Facts, rumors and political innuendo
It’s unclear whether Republican Hal Heiner will gain traction in the race for mayor by putting the controversial Jefferson County Public School student assignment plan front and center.
The mayor has no authority over public school policy, yet in a 30-second commercial that began airing last week, the East End Republican says it is time to end the “failed student assignment plan.”
“We have a problem, and it’s not working. And somebody has to stand up with a 30-percent dropout rate and these recent test scores to address it, because these numbers are staggering,” says Joe Burgan, Heiner’s campaign manager.
The controversial plan tries to keep public schools diverse by taking the socioeconomic characteristics of a student’s neighborhood into consideration when deciding enrollment. Since 2007, parents have complained about long bus rides, particularly for elementary school children.
The Heiner campaign contends that they are not advocating for neighborhood schools, however, local African-American ministers have assailed the ad, saying it’s against diversity and would drive the community back into the 1950s.
Burgan says the campaign isn’t against diversity. Rather it is pushing for a conversation to help close the achievement gap and address failing schools in the district. But a recent poll among registered voters shows that despite being against the busing plan, Democrat Greg Fischer has widened his lead over Heiner by six points.
In its continued effort to eliminate “food deserts” by bringing fresh produce to low-income neighborhoods, the city opened its third Healthy in a Hurry Corner Store.
Last week, Mayor Jerry Abramson and Public Health and Wellness director Dr. Adewale Troutman joined residents of the Shawnee neighborhood in celebrating the store’s launch inside French Plaza.
“We want to make the healthy choice the easy choice,” Troutman says. “Food deserts exist when lower income urban neighborhoods are saturated with fast food and convenience stores. Many of the residents of these neighborhoods don’t have access to transportation to get to larger supermarkets that sell fresh produce.”
In 2007, food researcher Mari Gallagher found that east downtown and west Louisville residents must travel two to five times farther to reach a mainstream supermarket than to reach convenience stores or fast-food restaurants.
For two years, the health department has worked to alleviate the problem by helping those stores carry fresh produce and other healthy food options that might otherwise not be available.
At the Shawnee location, the city partnered with the store’s owner and used a $20,000 federal grant to purchase refrigeration units, display racks, new signs and improve construction.
This is the third store of its kind to open. Two locations — one at the Dollar Plus store in Smoketown and another at Shorty’s in the California neighborhood — opened in January 2009.
A few months later, Shorty’s owner Nour Kurdi abandoned the initiative citing insufficient sales.
The race for the Metro Council’s 6th District seat is turning into a crafty contest. Earlier this month, a lawsuit was filed in Jefferson Circuit Court to disqualify Councilman Deonte Hollowell, Ind.-6, from running in the general election.

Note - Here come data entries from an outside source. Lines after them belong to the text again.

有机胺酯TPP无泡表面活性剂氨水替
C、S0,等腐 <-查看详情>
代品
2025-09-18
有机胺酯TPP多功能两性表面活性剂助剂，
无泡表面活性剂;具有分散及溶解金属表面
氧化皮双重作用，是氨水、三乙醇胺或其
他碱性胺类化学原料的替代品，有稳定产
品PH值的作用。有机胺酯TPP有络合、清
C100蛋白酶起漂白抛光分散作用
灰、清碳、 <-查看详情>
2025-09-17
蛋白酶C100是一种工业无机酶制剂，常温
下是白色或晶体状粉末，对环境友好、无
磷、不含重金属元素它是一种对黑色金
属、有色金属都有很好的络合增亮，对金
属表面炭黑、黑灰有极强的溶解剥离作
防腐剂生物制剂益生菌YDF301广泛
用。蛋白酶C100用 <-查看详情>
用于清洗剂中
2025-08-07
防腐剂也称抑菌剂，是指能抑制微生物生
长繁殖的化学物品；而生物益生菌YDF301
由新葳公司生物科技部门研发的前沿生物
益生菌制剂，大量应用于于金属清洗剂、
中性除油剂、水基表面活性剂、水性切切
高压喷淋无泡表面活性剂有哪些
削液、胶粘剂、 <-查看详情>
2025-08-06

The suit alleges that the University of Louisville professor does not have enough signatures from registered voters in the district in his petition that he submitted to the Jefferson County Clerk’s Office.

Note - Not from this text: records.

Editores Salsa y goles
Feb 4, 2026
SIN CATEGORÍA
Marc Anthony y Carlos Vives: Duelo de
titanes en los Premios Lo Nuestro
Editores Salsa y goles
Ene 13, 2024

Hollowell is the first independent to serve on the council after being appointed to replace the late George Unseld, and is facing three opponents who are also vying for the seat: Democrat David James, Republican Candace Jaworski and write-in candidate Ken Herndon.
Political observers speculate that party operatives are behind the lawsuit, in part because the attorney involved in the case is Jennifer Moore, the former Kentucky Democratic Party Chairwoman who was named the party’s legal counsel a week before.
In a telephone interview, KDP spokesman Matt Erwin denied that Moore was working on the party’s behalf. When she was asked who brought Hollowell’s petition to her attention, however, Moore would not comment.
“This lawsuit is a clear attempt by the business-as-usual party bosses to protect their backroom nominee, who just moved into the district a year ago,” Herndon says. “Those same power brokers believe that the seat is theirs to be manipulated. My campaign believes it belongs to the people.”
Leading up to the special election, Herndon narrowly missed winning the appointment from the council, and then was passed over by the Jefferson County Democratic Party when it nominated James to run for the seat.
Still, the immensely popular Herndon, who narrowly lost his bid for the seat in 2008, decided to launch a write-in campaign not long after the party made its selection. When asked who he believes is specifically behind the suit against Hollowell, Herndon wouldn’t specify.
“I don’t know anything about the lawsuit,” says James, former president of the Fraternal Order of Police. “The only place where I’ve heard that the party is somehow involved is from Mr. Herndon. And he should focus on the issues of the district as opposed to the issues of the party and whatever happened with his loss on the council and his loss with the nomination, because that’s all behind us.”
While Herndon and James are jousting, Hollowell says he has retained legal counsel for the upcoming hearing and is trying to remain focused on the election.
“I’m not sure who is trying to push me out of the race, and quite frankly, it doesn’t really matter,” he says. “It’s a situation I have to take care of in order to clear my name, but I’m not letting this stop my campaign. I can’t be concerned, because I have to gain the trust of the voters.”